> [必須課題]
1. 提示文のうち、「先ず、本発明高強度中空ばね用」から「ましくは0.6%以下である。」までの部分を一字一句そのまま書き出すこと。
2. 提示文によれば、高強度を確保するためにCは何%以上含有させる必要があるか。
3. 提示文の一文「なお、以下の各成分についての%表示は全て質量%を意味する。」を英語に訳すこと。

先ず、本発明高強度中空ばね用シームレス鋼管用素管の製造方法(以下、本発明法製造方法、本製造方法、本方法、本発明などと略称する場合がある)においてその素材(中空ビレット)となる鋼の化学成分について、その基本成分(元素)であるC、Si、Mn、Al、P、S、Nからその成分範囲と限定理由を説明する。なお、以下の各成分についての%表示は全て質量%を意味する。
【0019】
(1)C:0.2〜0.7%
Cは、高強度を確保するのに必要な元素であり、そのためには0.20%以上含有させる必要がある。C含有量は、好ましくは0.3%以上であり、より好ましくは0.35%以上である。しかしながら、C含有量が過剰になると、延性の確保が困難になので、0.7%以下とする必要がある。C含有量は、好ましくは0.65%以下であり、より好ましくは0.6%以下である。

> [データ抜粋]
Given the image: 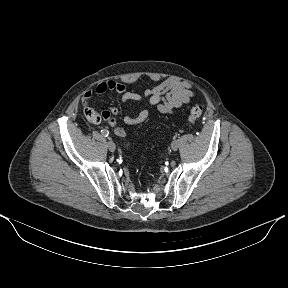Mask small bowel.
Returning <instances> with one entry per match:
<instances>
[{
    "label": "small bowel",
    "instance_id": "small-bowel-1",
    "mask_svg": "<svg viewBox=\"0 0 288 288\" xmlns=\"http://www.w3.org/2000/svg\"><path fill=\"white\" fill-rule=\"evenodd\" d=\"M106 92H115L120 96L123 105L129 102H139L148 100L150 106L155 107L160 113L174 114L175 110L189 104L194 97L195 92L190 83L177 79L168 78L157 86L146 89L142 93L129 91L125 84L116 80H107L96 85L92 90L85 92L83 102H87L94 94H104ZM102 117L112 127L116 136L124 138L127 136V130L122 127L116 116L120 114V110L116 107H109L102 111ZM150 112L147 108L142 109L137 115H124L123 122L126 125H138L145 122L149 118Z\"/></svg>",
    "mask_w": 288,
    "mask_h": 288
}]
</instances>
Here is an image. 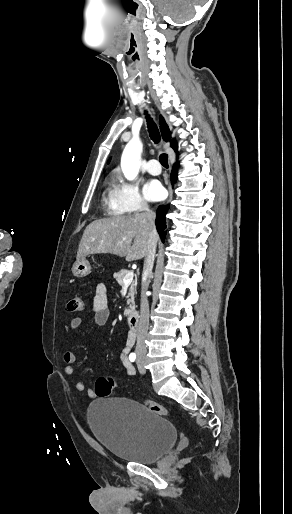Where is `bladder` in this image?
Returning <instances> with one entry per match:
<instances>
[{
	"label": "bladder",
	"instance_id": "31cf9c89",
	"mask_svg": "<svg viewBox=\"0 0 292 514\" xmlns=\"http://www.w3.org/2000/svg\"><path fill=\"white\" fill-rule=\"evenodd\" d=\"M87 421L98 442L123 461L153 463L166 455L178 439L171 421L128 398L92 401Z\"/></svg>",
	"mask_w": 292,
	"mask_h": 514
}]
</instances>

> [演習の結果]
1.
先ず、本発明高強度中空ばね用シームレス鋼管用素管の製造方法(以下、本発明法製造方法、本製造方法、本方法、本発明などと略称する場合がある)においてその素材(中空ビレット)となる鋼の化学成分について、その基本成分(元素)であるC、Si、Mn、Al、P、S、Nからその成分範囲と限定理由を説明する。なお、以下の各成分についての%表示は全て質量%を意味する。
【0019】
(1)C:0.2〜0.7%
Cは、高強度を確保するのに必要な元素であり、そのためには0.20%以上含有させる必要がある。C含有量は、好ましくは0.3%以上であり、より好ましくは0.35%以上である。しかしながら、C含有量が過剰になると、延性の確保が困難になので、0.7%以下とする必要がある。C含有量は、好ましくは0.65%以下であり、より好ましくは0.6%以下である。

2. 0.20%以上

3. Note that every percentage given below for each component means mass percent.